— SOURCE DATA —
+++++

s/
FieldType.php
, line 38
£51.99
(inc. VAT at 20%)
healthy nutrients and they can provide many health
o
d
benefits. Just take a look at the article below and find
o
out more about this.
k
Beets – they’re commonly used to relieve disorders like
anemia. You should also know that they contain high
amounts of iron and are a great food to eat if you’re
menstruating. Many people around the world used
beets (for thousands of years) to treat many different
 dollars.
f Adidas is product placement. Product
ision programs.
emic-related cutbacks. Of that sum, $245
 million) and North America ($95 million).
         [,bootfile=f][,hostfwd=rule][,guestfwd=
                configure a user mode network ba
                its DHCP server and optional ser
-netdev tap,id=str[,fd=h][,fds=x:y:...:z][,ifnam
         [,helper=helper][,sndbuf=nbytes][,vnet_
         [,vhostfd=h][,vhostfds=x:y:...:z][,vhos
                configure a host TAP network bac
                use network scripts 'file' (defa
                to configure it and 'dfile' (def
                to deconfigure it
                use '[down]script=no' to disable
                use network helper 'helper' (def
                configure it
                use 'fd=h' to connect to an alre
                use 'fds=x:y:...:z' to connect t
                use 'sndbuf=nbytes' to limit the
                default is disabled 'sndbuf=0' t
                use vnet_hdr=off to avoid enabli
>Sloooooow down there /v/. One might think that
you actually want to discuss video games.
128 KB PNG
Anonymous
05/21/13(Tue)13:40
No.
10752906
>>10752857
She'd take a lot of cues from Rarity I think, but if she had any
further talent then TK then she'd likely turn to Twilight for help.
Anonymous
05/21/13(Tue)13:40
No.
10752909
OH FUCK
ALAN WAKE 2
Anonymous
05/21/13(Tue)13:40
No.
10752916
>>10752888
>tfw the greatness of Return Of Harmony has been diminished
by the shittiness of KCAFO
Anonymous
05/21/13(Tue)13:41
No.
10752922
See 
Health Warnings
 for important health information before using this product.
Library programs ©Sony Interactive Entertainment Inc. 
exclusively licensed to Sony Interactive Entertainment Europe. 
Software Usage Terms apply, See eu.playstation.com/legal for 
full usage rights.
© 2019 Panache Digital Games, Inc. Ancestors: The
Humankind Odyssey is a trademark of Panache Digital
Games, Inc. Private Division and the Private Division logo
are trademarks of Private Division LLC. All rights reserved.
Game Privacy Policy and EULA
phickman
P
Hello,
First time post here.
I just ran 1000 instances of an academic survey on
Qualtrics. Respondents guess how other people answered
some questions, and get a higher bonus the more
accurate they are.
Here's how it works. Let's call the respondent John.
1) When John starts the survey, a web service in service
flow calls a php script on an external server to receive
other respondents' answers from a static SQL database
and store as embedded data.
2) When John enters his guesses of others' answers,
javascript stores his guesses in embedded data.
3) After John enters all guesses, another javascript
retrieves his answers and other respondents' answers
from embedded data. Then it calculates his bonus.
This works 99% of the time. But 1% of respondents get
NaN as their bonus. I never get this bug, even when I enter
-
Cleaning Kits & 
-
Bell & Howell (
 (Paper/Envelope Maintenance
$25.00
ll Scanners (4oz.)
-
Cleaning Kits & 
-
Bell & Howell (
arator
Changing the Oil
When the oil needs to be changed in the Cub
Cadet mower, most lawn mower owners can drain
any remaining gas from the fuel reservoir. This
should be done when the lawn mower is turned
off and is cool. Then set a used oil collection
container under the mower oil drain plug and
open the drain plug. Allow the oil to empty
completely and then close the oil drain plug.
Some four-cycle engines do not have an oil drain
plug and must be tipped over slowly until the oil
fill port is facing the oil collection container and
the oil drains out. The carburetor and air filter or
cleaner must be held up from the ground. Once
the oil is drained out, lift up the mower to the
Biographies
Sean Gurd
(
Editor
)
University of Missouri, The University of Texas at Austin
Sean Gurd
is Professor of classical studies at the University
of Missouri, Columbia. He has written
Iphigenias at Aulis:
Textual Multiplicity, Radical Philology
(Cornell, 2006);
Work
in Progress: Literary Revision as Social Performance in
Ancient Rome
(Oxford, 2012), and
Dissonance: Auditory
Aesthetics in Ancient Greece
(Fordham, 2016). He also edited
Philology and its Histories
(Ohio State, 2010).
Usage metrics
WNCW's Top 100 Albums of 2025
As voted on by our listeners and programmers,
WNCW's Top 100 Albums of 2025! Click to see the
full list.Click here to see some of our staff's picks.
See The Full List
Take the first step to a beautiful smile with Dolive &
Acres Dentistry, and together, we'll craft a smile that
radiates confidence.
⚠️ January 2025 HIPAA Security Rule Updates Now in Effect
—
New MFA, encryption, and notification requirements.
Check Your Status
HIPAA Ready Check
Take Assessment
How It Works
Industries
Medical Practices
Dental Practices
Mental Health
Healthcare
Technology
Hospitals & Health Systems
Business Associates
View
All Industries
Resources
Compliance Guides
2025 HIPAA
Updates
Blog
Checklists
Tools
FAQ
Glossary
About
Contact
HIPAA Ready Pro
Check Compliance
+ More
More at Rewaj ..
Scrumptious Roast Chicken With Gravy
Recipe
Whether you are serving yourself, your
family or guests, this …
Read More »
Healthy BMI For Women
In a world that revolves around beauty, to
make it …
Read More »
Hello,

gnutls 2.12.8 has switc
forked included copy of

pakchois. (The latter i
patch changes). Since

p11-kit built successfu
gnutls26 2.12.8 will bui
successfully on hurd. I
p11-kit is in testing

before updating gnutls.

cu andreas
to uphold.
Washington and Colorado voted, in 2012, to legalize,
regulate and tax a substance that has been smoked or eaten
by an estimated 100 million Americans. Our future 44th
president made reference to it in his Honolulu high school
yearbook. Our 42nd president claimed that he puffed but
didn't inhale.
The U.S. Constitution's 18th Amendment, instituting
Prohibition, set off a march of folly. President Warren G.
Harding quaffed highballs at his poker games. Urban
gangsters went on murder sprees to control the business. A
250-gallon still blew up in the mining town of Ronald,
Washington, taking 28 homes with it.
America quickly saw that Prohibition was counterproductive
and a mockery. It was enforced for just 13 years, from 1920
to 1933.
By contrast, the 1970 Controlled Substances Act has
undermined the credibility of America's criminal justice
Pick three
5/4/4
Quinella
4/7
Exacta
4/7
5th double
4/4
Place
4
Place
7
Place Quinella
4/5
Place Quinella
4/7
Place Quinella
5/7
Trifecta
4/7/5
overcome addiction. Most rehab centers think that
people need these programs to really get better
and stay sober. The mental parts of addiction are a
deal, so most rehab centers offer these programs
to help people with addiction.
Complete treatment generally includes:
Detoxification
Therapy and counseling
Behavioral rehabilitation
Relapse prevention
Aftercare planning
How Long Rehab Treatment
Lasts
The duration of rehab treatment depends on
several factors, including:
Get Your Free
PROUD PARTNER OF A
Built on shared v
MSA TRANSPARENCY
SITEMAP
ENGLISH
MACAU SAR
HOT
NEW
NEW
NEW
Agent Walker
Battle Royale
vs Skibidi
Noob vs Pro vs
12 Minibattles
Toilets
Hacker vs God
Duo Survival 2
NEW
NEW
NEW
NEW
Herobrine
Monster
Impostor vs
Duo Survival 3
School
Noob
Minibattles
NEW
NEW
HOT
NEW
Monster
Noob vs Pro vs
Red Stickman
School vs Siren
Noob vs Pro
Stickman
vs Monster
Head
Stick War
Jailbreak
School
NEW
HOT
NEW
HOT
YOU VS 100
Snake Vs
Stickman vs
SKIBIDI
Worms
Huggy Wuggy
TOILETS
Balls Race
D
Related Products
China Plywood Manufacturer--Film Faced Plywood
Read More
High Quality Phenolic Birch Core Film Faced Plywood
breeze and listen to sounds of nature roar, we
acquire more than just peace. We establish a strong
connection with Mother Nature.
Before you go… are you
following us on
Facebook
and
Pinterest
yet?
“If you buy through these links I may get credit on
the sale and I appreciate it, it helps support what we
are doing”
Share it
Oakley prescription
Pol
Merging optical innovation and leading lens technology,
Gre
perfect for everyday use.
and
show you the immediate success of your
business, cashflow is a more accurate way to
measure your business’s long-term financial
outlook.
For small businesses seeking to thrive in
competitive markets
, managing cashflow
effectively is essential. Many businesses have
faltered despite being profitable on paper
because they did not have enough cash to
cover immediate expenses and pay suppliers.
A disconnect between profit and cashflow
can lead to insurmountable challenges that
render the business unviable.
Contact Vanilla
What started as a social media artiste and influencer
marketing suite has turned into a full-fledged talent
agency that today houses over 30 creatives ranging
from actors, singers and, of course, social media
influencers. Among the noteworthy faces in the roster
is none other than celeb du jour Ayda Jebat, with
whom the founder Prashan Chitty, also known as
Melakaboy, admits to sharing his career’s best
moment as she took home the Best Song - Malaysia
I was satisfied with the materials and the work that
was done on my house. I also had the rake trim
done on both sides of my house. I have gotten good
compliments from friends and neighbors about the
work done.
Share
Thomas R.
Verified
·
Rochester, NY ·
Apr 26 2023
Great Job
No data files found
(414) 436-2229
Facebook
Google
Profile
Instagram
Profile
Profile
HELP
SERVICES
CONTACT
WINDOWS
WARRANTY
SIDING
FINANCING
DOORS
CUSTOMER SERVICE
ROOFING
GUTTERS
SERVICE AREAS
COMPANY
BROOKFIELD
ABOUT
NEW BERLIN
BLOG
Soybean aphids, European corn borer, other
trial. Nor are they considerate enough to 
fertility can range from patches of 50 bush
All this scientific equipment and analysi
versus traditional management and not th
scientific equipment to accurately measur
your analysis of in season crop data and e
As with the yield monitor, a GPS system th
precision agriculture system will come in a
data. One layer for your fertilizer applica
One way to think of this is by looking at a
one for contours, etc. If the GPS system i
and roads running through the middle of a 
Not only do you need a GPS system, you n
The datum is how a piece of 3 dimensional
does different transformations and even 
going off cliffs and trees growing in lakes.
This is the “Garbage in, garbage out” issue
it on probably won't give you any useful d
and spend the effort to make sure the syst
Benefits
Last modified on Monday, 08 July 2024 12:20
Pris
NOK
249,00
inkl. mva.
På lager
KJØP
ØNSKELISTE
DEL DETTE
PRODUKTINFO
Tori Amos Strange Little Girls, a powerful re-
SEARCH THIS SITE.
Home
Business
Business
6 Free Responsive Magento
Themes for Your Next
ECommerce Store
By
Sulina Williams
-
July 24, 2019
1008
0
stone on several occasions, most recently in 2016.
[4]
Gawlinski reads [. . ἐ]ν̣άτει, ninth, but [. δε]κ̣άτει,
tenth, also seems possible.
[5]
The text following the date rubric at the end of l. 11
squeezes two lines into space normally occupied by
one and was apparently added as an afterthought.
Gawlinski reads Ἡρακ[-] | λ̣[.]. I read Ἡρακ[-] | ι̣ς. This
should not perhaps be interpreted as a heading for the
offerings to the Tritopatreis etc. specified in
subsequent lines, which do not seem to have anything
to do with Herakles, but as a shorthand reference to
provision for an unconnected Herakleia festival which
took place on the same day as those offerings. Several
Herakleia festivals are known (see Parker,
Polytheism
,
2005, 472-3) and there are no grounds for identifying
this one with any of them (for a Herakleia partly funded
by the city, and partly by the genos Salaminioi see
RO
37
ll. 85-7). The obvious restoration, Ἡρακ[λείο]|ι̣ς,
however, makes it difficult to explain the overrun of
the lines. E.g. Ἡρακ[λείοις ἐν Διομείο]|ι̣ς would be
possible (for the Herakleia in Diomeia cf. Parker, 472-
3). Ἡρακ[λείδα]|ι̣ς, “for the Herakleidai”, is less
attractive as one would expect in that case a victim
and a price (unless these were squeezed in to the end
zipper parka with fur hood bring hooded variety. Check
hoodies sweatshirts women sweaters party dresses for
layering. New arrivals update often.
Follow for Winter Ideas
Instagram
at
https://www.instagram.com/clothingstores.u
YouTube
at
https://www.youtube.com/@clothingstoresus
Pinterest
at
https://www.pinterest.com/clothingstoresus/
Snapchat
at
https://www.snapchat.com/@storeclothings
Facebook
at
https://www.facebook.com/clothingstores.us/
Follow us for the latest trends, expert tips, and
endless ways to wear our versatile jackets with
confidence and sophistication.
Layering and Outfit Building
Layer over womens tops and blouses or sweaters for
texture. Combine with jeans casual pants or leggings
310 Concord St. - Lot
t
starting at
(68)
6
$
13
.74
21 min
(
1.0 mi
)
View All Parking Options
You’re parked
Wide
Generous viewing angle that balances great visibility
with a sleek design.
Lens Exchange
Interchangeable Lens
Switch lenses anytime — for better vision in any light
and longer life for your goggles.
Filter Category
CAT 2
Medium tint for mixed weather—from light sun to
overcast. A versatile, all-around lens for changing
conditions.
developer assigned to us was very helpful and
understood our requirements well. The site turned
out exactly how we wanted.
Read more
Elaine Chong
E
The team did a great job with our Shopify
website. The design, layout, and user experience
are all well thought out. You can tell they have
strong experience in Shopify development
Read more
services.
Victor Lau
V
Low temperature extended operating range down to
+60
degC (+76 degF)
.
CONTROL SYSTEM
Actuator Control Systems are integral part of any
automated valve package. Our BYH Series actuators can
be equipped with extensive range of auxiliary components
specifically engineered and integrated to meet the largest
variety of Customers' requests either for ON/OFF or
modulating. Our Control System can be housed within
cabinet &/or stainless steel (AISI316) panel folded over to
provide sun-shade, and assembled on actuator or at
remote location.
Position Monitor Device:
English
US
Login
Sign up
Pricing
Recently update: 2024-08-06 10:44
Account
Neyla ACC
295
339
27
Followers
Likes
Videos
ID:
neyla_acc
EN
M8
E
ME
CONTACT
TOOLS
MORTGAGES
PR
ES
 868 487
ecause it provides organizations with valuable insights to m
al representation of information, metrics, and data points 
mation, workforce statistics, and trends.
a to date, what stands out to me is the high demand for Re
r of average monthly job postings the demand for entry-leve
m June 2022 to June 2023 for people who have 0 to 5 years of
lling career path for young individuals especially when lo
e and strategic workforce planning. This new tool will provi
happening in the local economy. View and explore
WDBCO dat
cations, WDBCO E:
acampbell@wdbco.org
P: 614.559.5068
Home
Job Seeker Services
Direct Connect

+++++

— TASK PROMPT —
Looking at the records above, work out how many lines include the word "offerings", then give that number by itself.

— ANSWER —
2